▶ EXERCISE AIM
In full and exactly, please return the records, but keep out the pictures.
***** DATA RECORDS
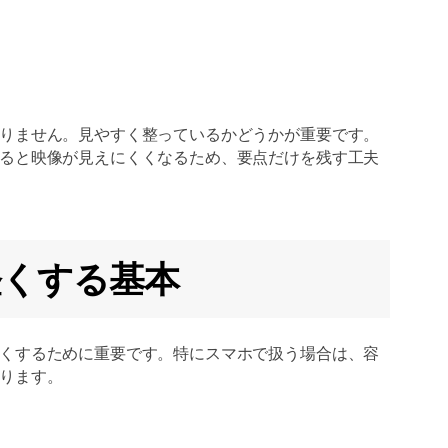
りません。見やすく整っているかどうかが重要です。
ると映像が見えにくくなるため、要点だけを残す工夫
を軽くする基本
くするために重要です。特にスマホで扱う場合は、容
ります。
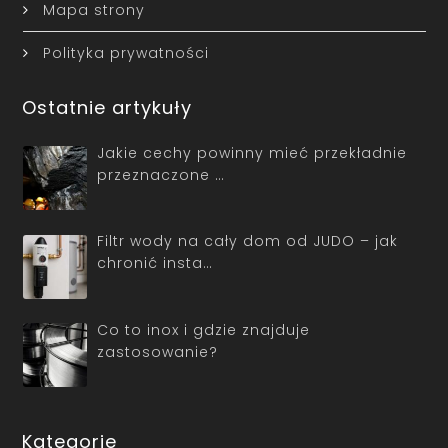
Mapa strony
Polityka prywatności
Ostatnie artykuły
Jakie cechy powinny mieć przekładnie
przeznaczone …
Filtr wody na cały dom od JUDO – jak
chronić insta…
Co to inox i gdzie znajduje
zastosowanie?
Kategorie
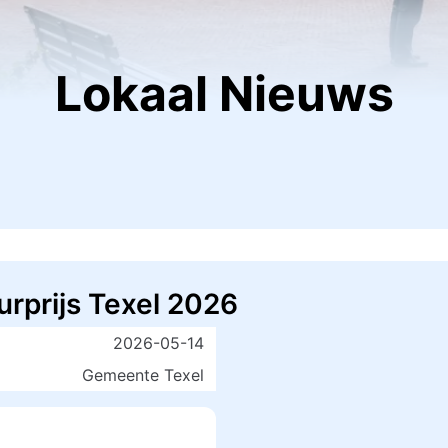
Lokaal Nieuws
urprijs Texel 2026
2026-05-14
Gemeente Texel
**********
▶ SOLUTION TO THE PROBLEM
りません。見やすく整っているかどうかが重要です。
ると映像が見えにくくなるため、要点だけを残す工夫
を軽くする基本
くするために重要です。特にスマホで扱う場合は、容
ります。
Mapa strony
Polityka prywatności
Ostatnie artykuły
Jakie cechy powinny mieć przekładnie
przeznaczone …
Filtr wody na cały dom od JUDO – jak
chronić insta…
Co to inox i gdzie znajduje
zastosowanie?
Kategorie
Lokaal Nieuws
urprijs Texel 2026
2026-05-14
Gemeente Texel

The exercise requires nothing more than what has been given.